Before I get to the point I just want to ask why is it when a battery powered toy is dying the toy talks/makes noise when no one is playing with it. Like it is randomly calling out for help. How is this even happening? Ok back to the point.
As a parent, I can hear a dying toy a mile away. I immediately thought to myself “where are my batteries”. I went to the battery bag (I am a parent, and there is a bag for everything) I only found one in the size I needed. Since children have some sort of innate alarm that goes off when you are moving or otherwise bothering the toy they have not looked at in months my son comes running in the room. Of course, since I am holding his toy it is now the best things ever and he wants it. As I looked into my son’s beautiful brown eyes I knew what I had to do.
I only changed one of the batteries. I knew when I put the good battery in the toy with the dying battery it wouldn’t last. I really only wanted it to last until he lost interest again, or until I could get to the store for more batteries. No, I couldn't go right then I was cleaning remember. The day went on and I eventually forgot and like clockwork two days later there is the toy sounding like a bad remix again. I knew when I forced the good battery to do all the work the toy would not last.
Now, why would I tell you this story? To set the stage for what is next because the whole post couldn't be about batteries right? As a relationship expert, I see the world and most activities in relationships. Simple things like the battery incident made me think of my clients and some of the relationship issues they are experiencing.
They are having these issues because one if not both of them is the dead battery. In a relationship, you need two whole, happy, healthy people for it to work. If not the relationship is doomed. Sorry, I aint sorry. If one person is the dying battery the other person ends up doing all the work, and eventually they become drained or sick. Now you have two “dead” people in a dysfunctional “relationship”. Life is hard enough and we all have our issues. The stress of carrying our load, and adding a second load with no help is just too much work.`
What is a “dead” battery in terms of relationships?
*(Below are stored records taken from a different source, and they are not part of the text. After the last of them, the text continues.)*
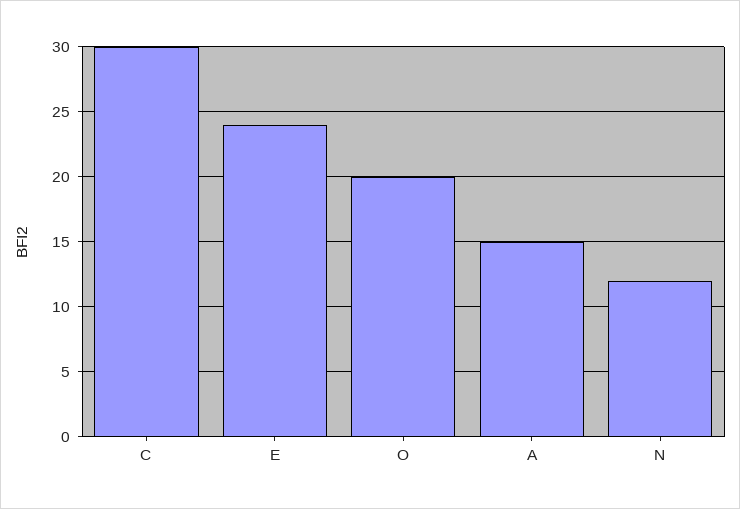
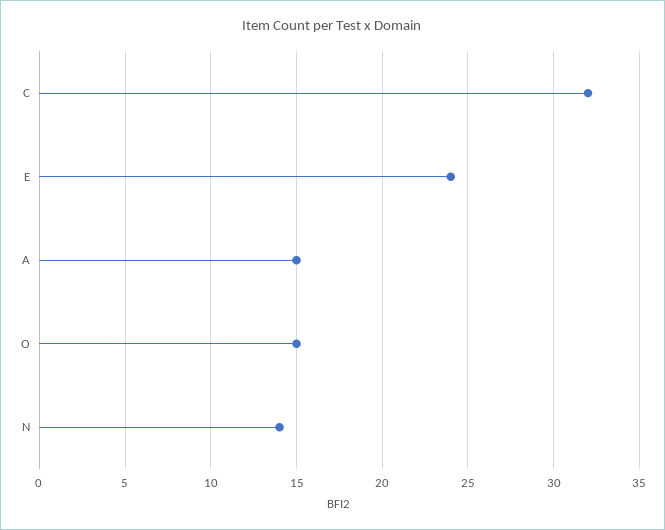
  {
-   "C": 30,
+   "C": 32,
    "E": 24,
-   "O": 20,
+   "O": 15,
    "A": 15,
-   "N": 12
+   "N": 14
  }

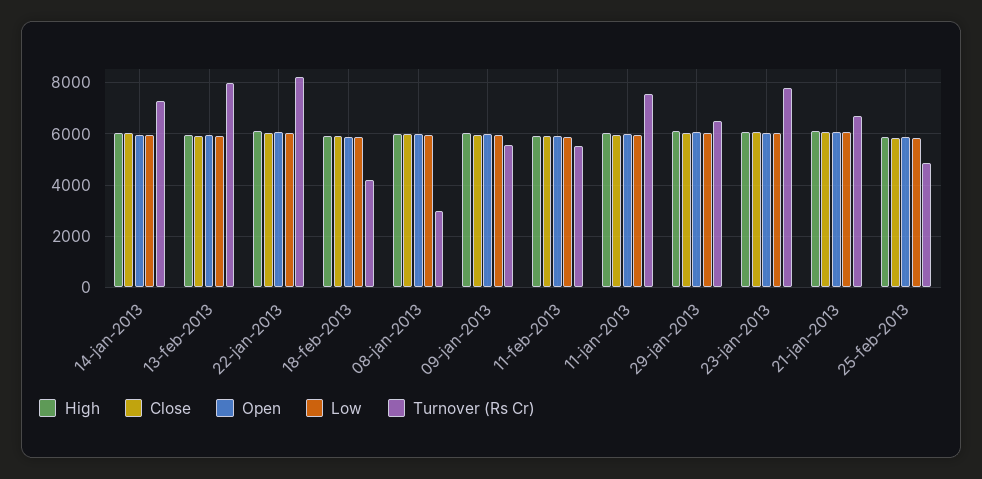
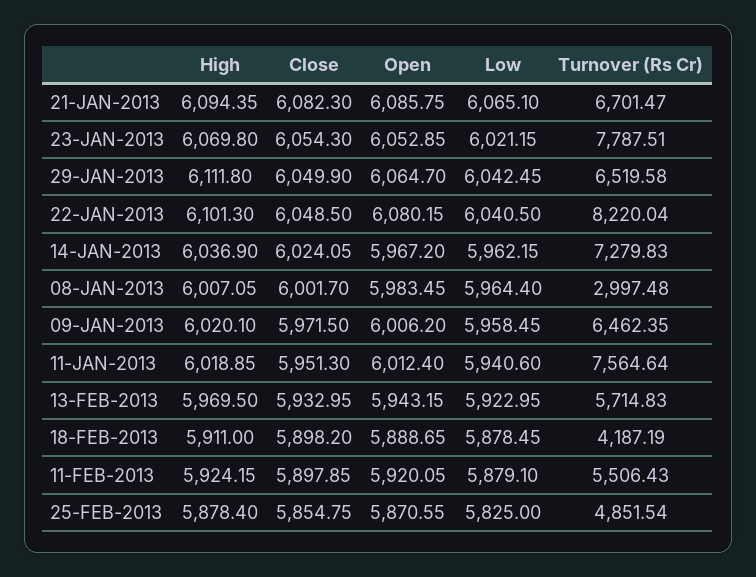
  {
    "High": {
      "14-jan-2013": 6036.9,
      "13-feb-2013": 5969.5,
      "22-jan-2013": 6101.3,
      "18-feb-2013": 5911,
      "08-jan-2013": 6007.05,
      "09-jan-2013": 6020.1,
      "11-feb-2013": 5924.15,
      "11-jan-2013": 6018.85,
      "29-jan-2013": 6111.8,
      "23-jan-2013": 6069.8,
      "21-jan-2013": 6094.35,
      "25-feb-2013": 5878.4
    },
    "Close": {
      "14-jan-2013": 6024.05,
      "13-feb-2013": 5932.95,
      "22-jan-2013": 6048.5,
      "18-feb-2013": 5898.2,
      "08-jan-2013": 6001.7,
      "09-jan-2013": 5971.5,
      "11-feb-2013": 5897.85,
      "11-jan-2013": 5951.3,
      "29-jan-2013": 6049.9,
      "23-jan-2013": 6054.3,
      "21-jan-2013": 6082.3,
      "25-feb-2013": 5854.75
    },
    "Open": {
      "14-jan-2013": 5967.2,
      "13-feb-2013": 5943.15,
      "22-jan-2013": 6080.15,
      "18-feb-2013": 5888.65,
      "08-jan-2013": 5983.45,
      "09-jan-2013": 6006.2,
      "11-feb-2013": 5920.05,
      "11-jan-2013": 6012.4,
      "29-jan-2013": 6064.7,
      "23-jan-2013": 6052.85,
      "21-jan-2013": 6085.75,
      "25-feb-2013": 5870.55
    },
    "Low": {
      "14-jan-2013": 5962.15,
      "13-feb-2013": 5922.95,
      "22-jan-2013": 6040.5,
      "18-feb-2013": 5878.45,
      "08-jan-2013": 5964.4,
      "09-jan-2013": 5958.45,
      "11-feb-2013": 5879.1,
      "11-jan-2013": 5940.6,
      "29-jan-2013": 6042.45,
      "23-jan-2013": 6021.15,
      "21-jan-2013": 6065.1,
      "25-feb-2013": 5825
    },
    "Turnover (Rs Cr)": {
      "14-jan-2013": 7279.83,
-     "13-feb-2013": 8000,
+     "13-feb-2013": 5714.83,
      "22-jan-2013": 8220.04,
      "18-feb-2013": 4187.19,
      "08-jan-2013": 2997.48,
-     "09-jan-2013": 5500,
+     "09-jan-2013": 6462.35,
      "11-feb-2013": 5506.43,
      "11-jan-2013": 7564.64,
      "29-jan-2013": 6519.58,
      "23-jan-2013": 7787.51,
      "21-jan-2013": 6701.47,
      "25-feb-2013": 4851.54
    }
  }

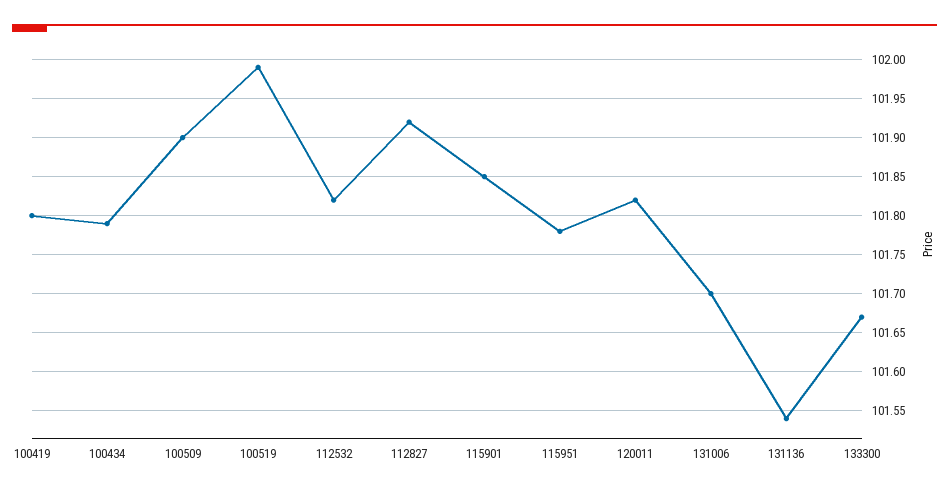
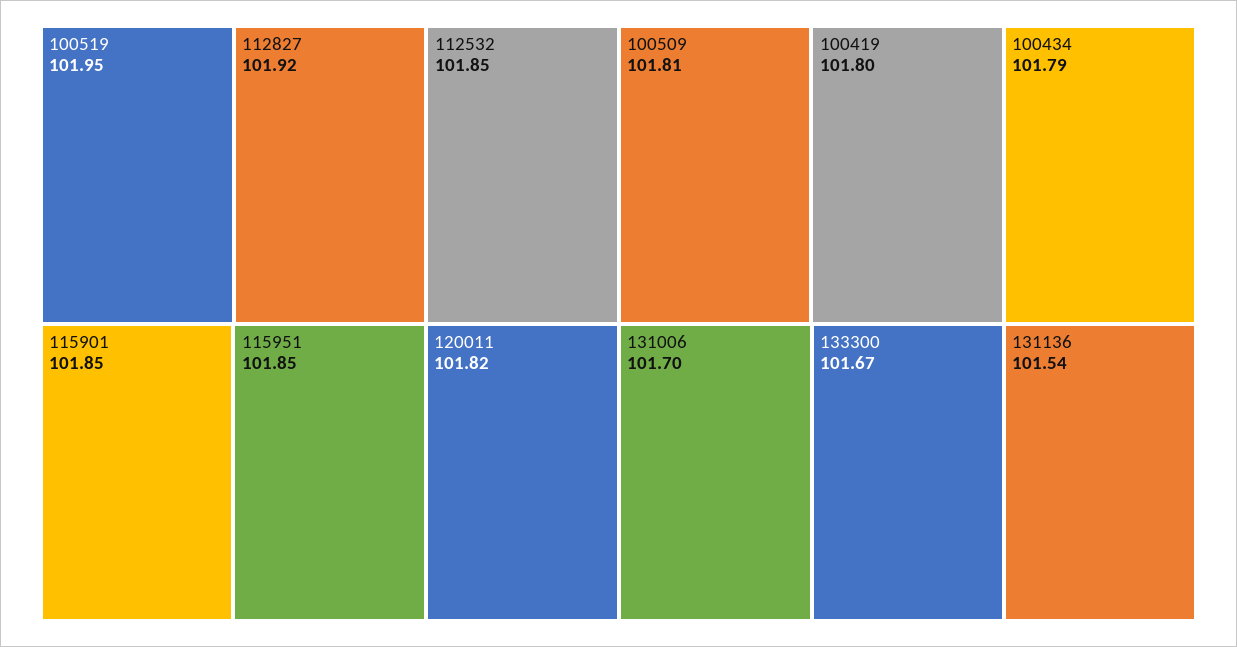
  {
    "100419": 101.8,
    "100434": 101.79,
-   "100509": 101.9,
+   "100509": 101.81,
-   "100519": 101.99,
+   "100519": 101.95,
-   "112532": 101.82,
+   "112532": 101.85,
    "112827": 101.92,
    "115901": 101.85,
-   "115951": 101.78,
+   "115951": 101.85,
    "120011": 101.82,
    "131006": 101.7,
    "131136": 101.54,
    "133300": 101.67
  }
It is a person who is not pulling their weight for whatever reason. This person has not addressed their own issues, whatever the issues may be. This can be financially, emotionally, spiritually, and even physically. To be clear I am not saying a person on a journey is “dead”, as being on the journey indicates life. We all have to grow, and we should allow our loved ones the space to do the same.
I am talking about the people who are deep in their issue and not looking for a way out. For example, a person who may have had a bad relationship in the past and is not making any effort to heal and are also bringing their old baggage into their relationship would be considered a “dead” person.
Think about your last relationship, why did it end? Were one of you giving your all and the other not so much? Who was the dead battery in that relationship, if there was one? Who was not carrying their weight? Who was not growing in the relationship?
Life is about change and growth. When you refuse to grow you die. Do you want your 10-year-old acting as a 5-year-old? Hopefully, the answer is no. You want them to grow, learn and expand their thinking. The same applies to you. When I told you the story of the dying toy it was easy to identify the issue. The dead battery drained the new battery. Why is so hard for people to look at their lives with the same simplicity? If you are not in a good space mentally how do you expect to sustain a relationship? Grow, learn and do not attach yourself to dead batteries. Most importantly don't be the dead battery.
Have you ever had to end a relationship because it was too draining?